Bridge Blog 845: Night shift

It took an hour-long drive to Lockport Tuesday night to change my luck after dark. I thought I knew where the Lockport Duplicate game would be – the appealingly-named Dale Center had to be downtown somewhere – but it took a bit of driving around before I tracked it down a little north of the Erie Canal and a run around the block to find the parking lot. 
The high-ceilinged hall was bright, but relatively plain and unadorned aside from a big bingo scoreboard and hand-lettered signs about food and drink offerings.  The banquet tables were cleared from the east side of the room to make way for battered card tables, to which the bidding boxes were attached with handyman’s clamps.

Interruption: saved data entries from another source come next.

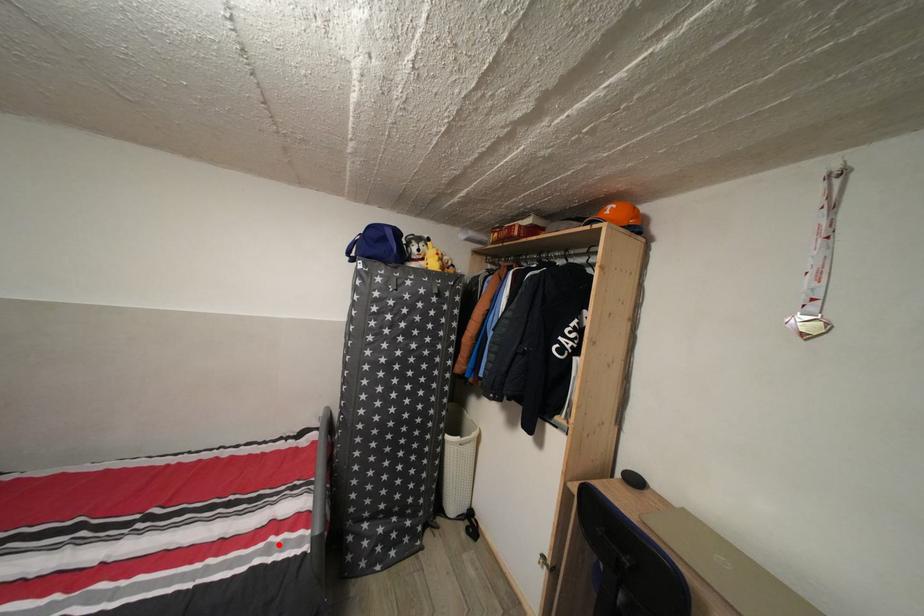
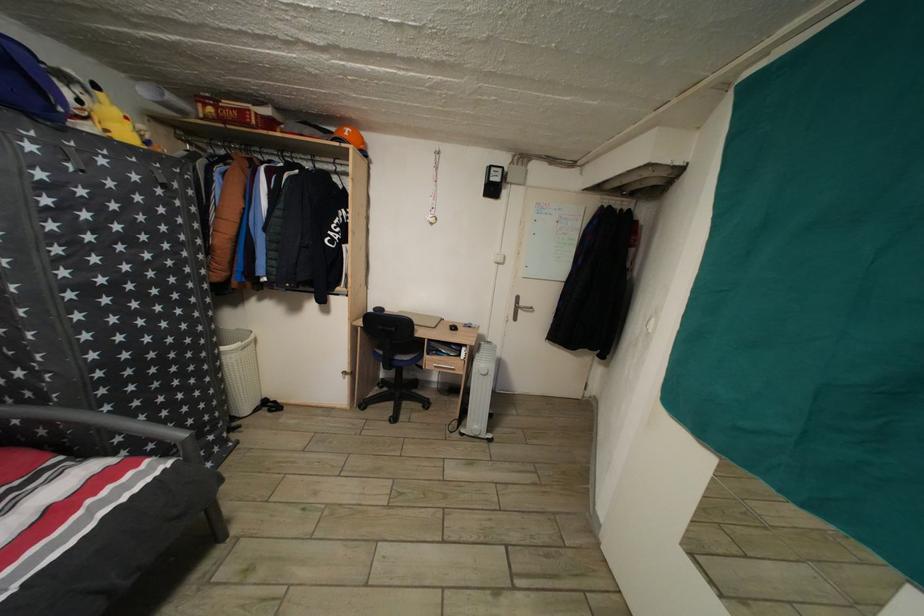
Where in the second image is the point corresponding to the highlighted location from the first image?

(96, 508)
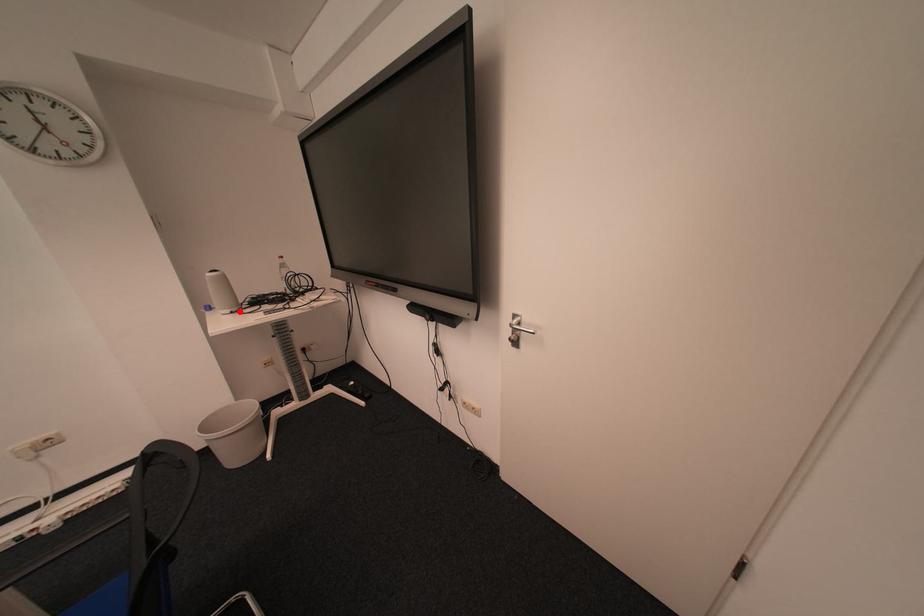
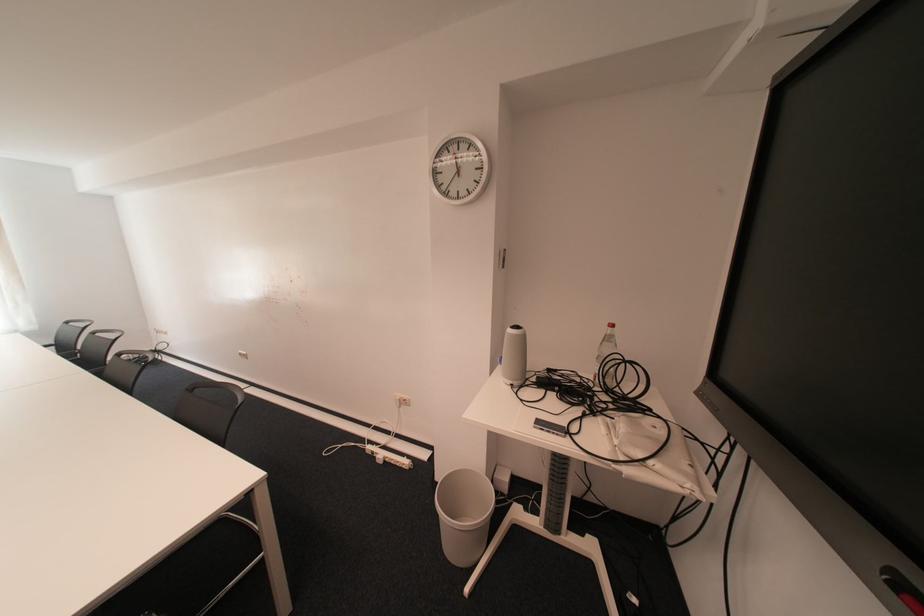
The point at the highlighted location is marked in the first image. Where is the corresponding point in the second image?

(520, 383)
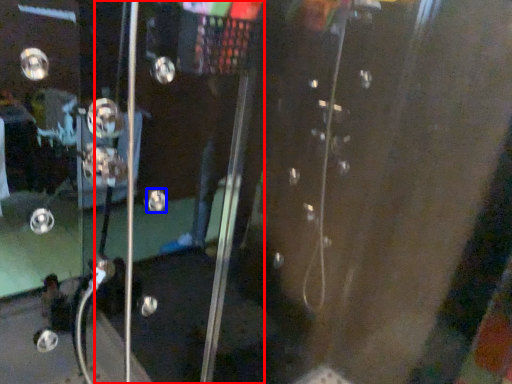
Question: Which object appears farthest to the camera in this image, screen door (highlighted by a red box) or knob (highlighted by a blue box)?

Choices:
 (A) screen door
 (B) knob

Answer: (B)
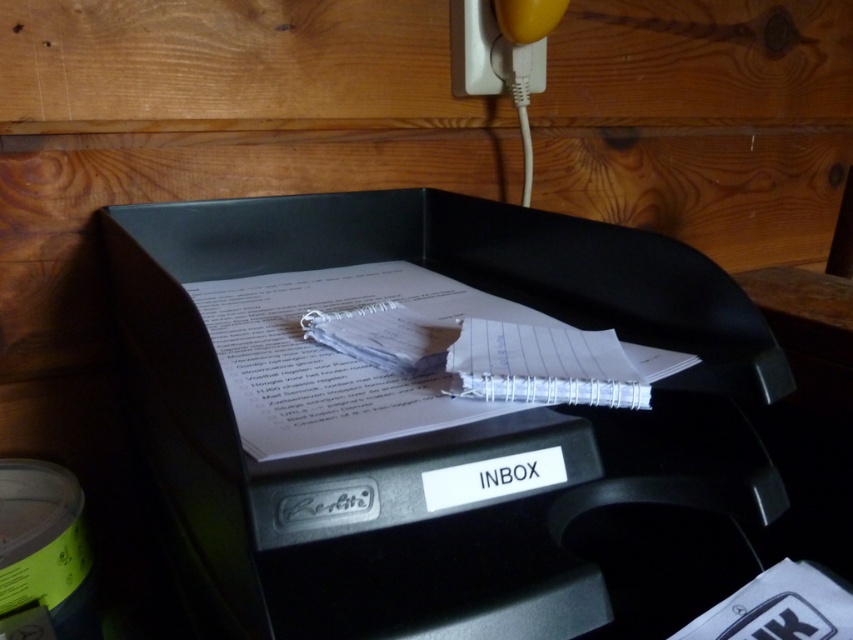
You are organizing your desk and need to place a new sticky note. You see the white lined paper at center and the yellow rubber at upper right. Where should you place the sticky note to be to the right of both objects?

In all, there were 6.5 tables, the field of Lockport seniors swelled by half a dozen Buffalo players – Joyce Kindt and Judie Bailey, Jeff Bender and Gabe Tannenbaum among them – along with some of the Lockport-based Indian couples – the Deshmukhs and Makhijas – who occasionally venture down to the city.
As a free agent without a partner, I got to play with the wryly humorous director Mark Pascale, whose favorite phrase seemed to be “Here’s a match point bid.” His match point bids, however, usually were astute. The most memorable of them was a plunge to 7 No Trump after I opened 3 Spades with a seven-card suit. He saw the opening lead and pronounced a lay-down.
That was a top board and, although it seemed like we were racking up a succession of top boards, it was a bit of an illusion. We finished with 58.80%, second overall behind Violet and Jessie Makhija, but good nevertheless for 1.86 master points.
My final nighttime visit to the Bridge Center of Buffalo on Thursday found me playing once again with the director, in this case the venerable Chris Urbanek, who’s one of the most knowledgeable players in town. Indeed, when I arrived, she was teaching a lesson on Roman Key Card bidding.  
Needless to say, playing with her was like riding in a Rolls Royce. Everything was smooth and perfectly executed. For my part, I made fewer than my usual allotment of mistakes. It was my best game since before the surgery – 64.06%, first overall – and netted us 1.10 master points.
It was the high point of my last week of extended sick leave freedom. And it was a very good week. After August finished on Monday with a first-place finish with Celine Murray for 3.19 points, September started with a 51.16% daytime game for 0.61 of a point with Dr. Brian Block at the Airport Bridge Club, then those 1.86 points at Lockport, another 1.31 points at the Airport Club on Thursday morning, thanks to a 59.23% game with Eva Schmidt; that 1.10 game Thursday night, and finally a 55.34% game Friday in St. Catharines, fifth in our direction, which netted 0.38 of a point for Selina Volpatti and me. 8.45 points for the week overall, 5.26 of them in September.